The original collector of this item is not recorded, although it is said to come from the Bahr el Ghazal region of the southern Sudan. It formed part of the collection of James T. Hooper, and was sold by him to the Pitt Rivers Museum in 1933.

Although no cultural attribution is given, the style of the object suggests that it it could be Zande; cf 1933.76.4, of slightly different style but similar workmanship, and 1932.30.14-15. The style of the face is also similar to 2 carved Zande knife handles, 1930.86.62-3. For similar types of figures, see W. Fagg, 1965,
Tribes and Forms in African Art, p. 111 and E. Elisofon & W. Fagg, 1958 The Sculpture of Africa, figs 314-5.

This object is currently on display in the Court, case 150A.

Rachael Sparks 30/9/2005.

Primary Documentation:
Accession Book Entry [BIV, p. 177] - 1933. [insert] 76 [end insert] MR J.T. HOOPER 21. Feb. [insert] 4-5 [end insert] - [1 of] 2 carved wooden human figures with dark patches produced by burning, collected on the BAHR-EL-GAZAL, S. SUDAN, in 1909. £1-10-0 [total for items 1933.76.1-6] P[ai]d by cheque 21 Feb. 4-0-0 .

Card Catalogue Entry - There is no further information on the catalogue card [RTS 28/1/2004].

Related Documents File [James Thomas Hooper, Catalogue of Ethnographical Material ] - The museum has a photocopy of Hooper's accession and dispersal records, which are bound as two volumes and kept in a separate box file. Items are arranged according to Hooper's own numbering system. This object has not yet been able to be matched to an entry in either volume [RTS 21/11/2003].

Old Pitt Rivers Museum label - Carved figure, BAHR-EL-GAZAL, S. SUDAN. Collected in 1909. Purchased 21.2.1933 (Hooper) [rectangular metal-edged tag, tied to object, RTS 13/10/2004].

DATA ROWS:

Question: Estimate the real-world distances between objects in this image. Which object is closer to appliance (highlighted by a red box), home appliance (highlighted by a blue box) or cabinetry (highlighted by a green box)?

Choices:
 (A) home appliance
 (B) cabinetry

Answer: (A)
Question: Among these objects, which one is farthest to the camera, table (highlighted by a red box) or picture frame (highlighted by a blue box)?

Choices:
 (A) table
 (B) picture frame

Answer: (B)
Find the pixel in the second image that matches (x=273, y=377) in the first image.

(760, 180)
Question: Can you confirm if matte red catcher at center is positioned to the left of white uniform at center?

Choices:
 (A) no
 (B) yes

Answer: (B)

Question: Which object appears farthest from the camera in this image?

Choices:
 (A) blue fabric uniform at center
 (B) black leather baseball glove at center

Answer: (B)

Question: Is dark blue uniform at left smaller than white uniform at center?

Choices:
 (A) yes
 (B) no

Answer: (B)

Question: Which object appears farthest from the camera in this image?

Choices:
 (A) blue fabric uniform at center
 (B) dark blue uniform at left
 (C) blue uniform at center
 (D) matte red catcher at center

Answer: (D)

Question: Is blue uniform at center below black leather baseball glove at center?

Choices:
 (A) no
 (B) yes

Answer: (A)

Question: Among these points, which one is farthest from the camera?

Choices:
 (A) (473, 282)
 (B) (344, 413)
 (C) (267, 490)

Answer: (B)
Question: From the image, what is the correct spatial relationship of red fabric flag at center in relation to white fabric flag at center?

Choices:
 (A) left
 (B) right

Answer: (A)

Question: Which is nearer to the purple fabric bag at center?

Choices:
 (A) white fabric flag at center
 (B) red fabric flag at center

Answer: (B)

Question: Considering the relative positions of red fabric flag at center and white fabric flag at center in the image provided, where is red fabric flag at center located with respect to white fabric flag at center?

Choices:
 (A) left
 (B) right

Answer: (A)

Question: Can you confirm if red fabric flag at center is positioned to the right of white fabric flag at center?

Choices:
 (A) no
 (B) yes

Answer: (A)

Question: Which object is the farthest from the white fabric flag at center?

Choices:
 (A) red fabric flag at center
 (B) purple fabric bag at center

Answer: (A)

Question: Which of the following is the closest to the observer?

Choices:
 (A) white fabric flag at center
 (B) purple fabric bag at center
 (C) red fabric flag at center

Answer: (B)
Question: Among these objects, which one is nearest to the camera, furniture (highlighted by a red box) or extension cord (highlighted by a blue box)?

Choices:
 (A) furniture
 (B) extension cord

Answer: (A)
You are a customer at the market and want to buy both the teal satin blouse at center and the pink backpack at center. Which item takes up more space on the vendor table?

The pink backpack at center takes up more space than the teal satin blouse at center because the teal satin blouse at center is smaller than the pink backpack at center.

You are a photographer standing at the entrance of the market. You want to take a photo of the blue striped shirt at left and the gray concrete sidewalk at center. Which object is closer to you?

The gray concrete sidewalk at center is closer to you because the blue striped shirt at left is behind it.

ACTIONS TO TAKE:
A) In the museum record for the carved figure, what leads to the suggestion that the object could be Zande even though no cultural attribution is given? Answer in one to three sentences.
B) From the records, copy out the lines starting with the line that contains "Question: Which is" and going on through the line that contains "You are a customer".

ANSWERS TO THE EXERCISES:
A) The object's style suggests it could be Zande. It is compared with 1933.76.4, which has a slightly different style but similar workmanship, and with 1932.30.14-15. The style of its face is also similar to two carved Zande knife handles, 1930.86.62-3.

B)
Question: Which is nearer to the purple fabric bag at center?

Choices:
 (A) white fabric flag at center
 (B) red fabric flag at center

Answer: (B)

Question: Considering the relative positions of red fabric flag at center and white fabric flag at center in the image provided, where is red fabric flag at center located with respect to white fabric flag at center?

Choices:
 (A) left
 (B) right

Answer: (A)

Question: Can you confirm if red fabric flag at center is positioned to the right of white fabric flag at center?

Choices:
 (A) no
 (B) yes

Answer: (A)

Question: Which object is the farthest from the white fabric flag at center?

Choices:
 (A) red fabric flag at center
 (B) purple fabric bag at center

Answer: (A)

Question: Which of the following is the closest to the observer?

Choices:
 (A) white fabric flag at center
 (B) purple fabric bag at center
 (C) red fabric flag at center

Answer: (B)
Question: Among these objects, which one is nearest to the camera, furniture (highlighted by a red box) or extension cord (highlighted by a blue box)?

Choices:
 (A) furniture
 (B) extension cord

Answer: (A)
You are a customer at the market and want to buy both the teal satin blouse at center and the pink backpack at center. Which item takes up more space on the vendor table?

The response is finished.